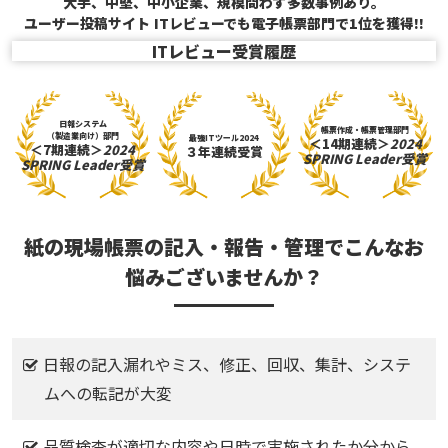
大手、中堅、中小企業、規模問わず多数事例あり。
ユーザー投稿サイト
ITレビューでも電子帳票部門で1位を獲得!!
ITレビュー受賞履歴
日報システム
帳票作成・帳票管理
部門
（製造業向け）部門
最強ITツール2024
＜14期連続＞
2024
＜7期連続＞
2024
３年連続受賞
SPRING Leader受賞
SPRING Leader受賞
紙の現場帳票の記入・報告・管理で
こんなお
悩みございませんか？
日報の記入漏れやミス、修正、回収、集計、システ
ムへの転記が大変
品質検査が適切な内容や日時で実施されたか分から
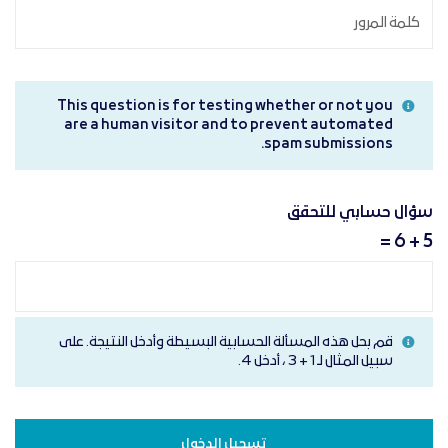
This question is for testing whether or not you
are a human visitor and to prevent automated
spam submissions.
سؤال حسابي للتحقق
5 + 6 =
قم بحل هذه المسألة الحسابية البسيطة وأدخل النتيجة. على
سبيل المثال لـ 1 + 3 ، أدخل 4.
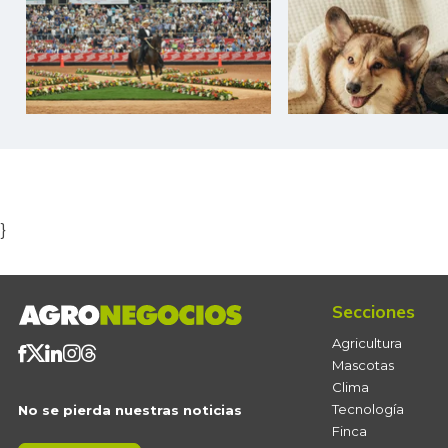
Item
1
of
5
}
Secciones
Agricultura
Mascotas
Clima
Tecnología
No se pierda nuestras noticias
Finca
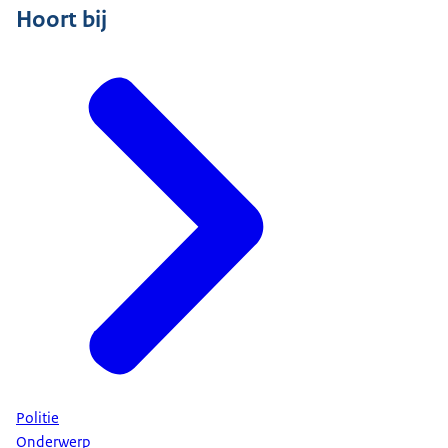
Hoort bij
Politie
Onderwerp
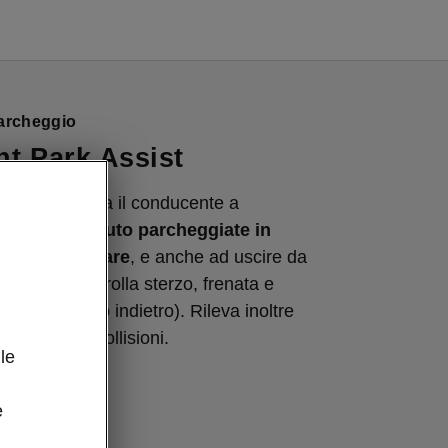
parcheggio
ent Park Assist
ark Assist aiuta il conducente a
 veicolo tra
auto parcheggiate in
n perpendicolare
, e anche ad uscire da
l sistema controlla sterzo, frenata e
rcia (avanti o indietro). Rileva inoltre
i, evitando collisioni.
le
e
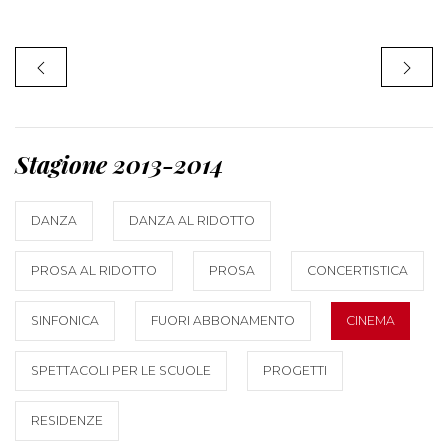
Stagione 2013-2014
DANZA
DANZA AL RIDOTTO
PROSA AL RIDOTTO
PROSA
CONCERTISTICA
SINFONICA
FUORI ABBONAMENTO
CINEMA
SPETTACOLI PER LE SCUOLE
PROGETTI
RESIDENZE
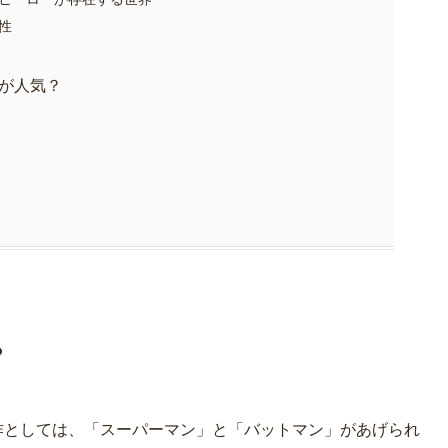
性
が人気？
？
表作としては、「スーパーマン」と「バットマン」があげられ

────

◆ Your assignment: Reproduce the text of the entire listing above with "PROSA" switched to "TEATRO" wherever it occurs, keeping everything else unchanged and omitting the pictures.

◆ Solution:
大手、中堅、中小企業、規模問わず多数事例あり。
ユーザー投稿サイト
ITレビューでも電子帳票部門で1位を獲得!!
ITレビュー受賞履歴
日報システム
帳票作成・帳票管理
部門
（製造業向け）部門
最強ITツール2024
＜14期連続＞
2024
＜7期連続＞
2024
３年連続受賞
SPRING Leader受賞
SPRING Leader受賞
紙の現場帳票の記入・報告・管理で
こんなお
悩みございませんか？
日報の記入漏れやミス、修正、回収、集計、システ
ムへの転記が大変
品質検査が適切な内容や日時で実施されたか分から
This question is for testing whether or not you
are a human visitor and to prevent automated
spam submissions.
سؤال حسابي للتحقق
5 + 6 =
قم بحل هذه المسألة الحسابية البسيطة وأدخل النتيجة. على
سبيل المثال لـ 1 + 3 ، أدخل 4.
Item
1
of
5
}
Secciones
Agricultura
Mascotas
Clima
Tecnología
No se pierda nuestras noticias
Finca
Hoort bij
Politie
Onderwerp
parcheggio
ent Park Assist
ark Assist aiuta il conducente a
 veicolo tra
auto parcheggiate in
n perpendicolare
, e anche ad uscire da
l sistema controlla sterzo, frenata e
rcia (avanti o indietro). Rileva inoltre
i, evitando collisioni.
le
e
Stagione 2013-2014
DANZA
DANZA AL RIDOTTO
TEATRO AL RIDOTTO
TEATRO
CONCERTISTICA
SINFONICA
FUORI ABBONAMENTO
CINEMA
SPETTACOLI PER LE SCUOLE
PROGETTI
RESIDENZE
性
が人気？
？
表作としては、「スーパーマン」と「バットマン」があげられ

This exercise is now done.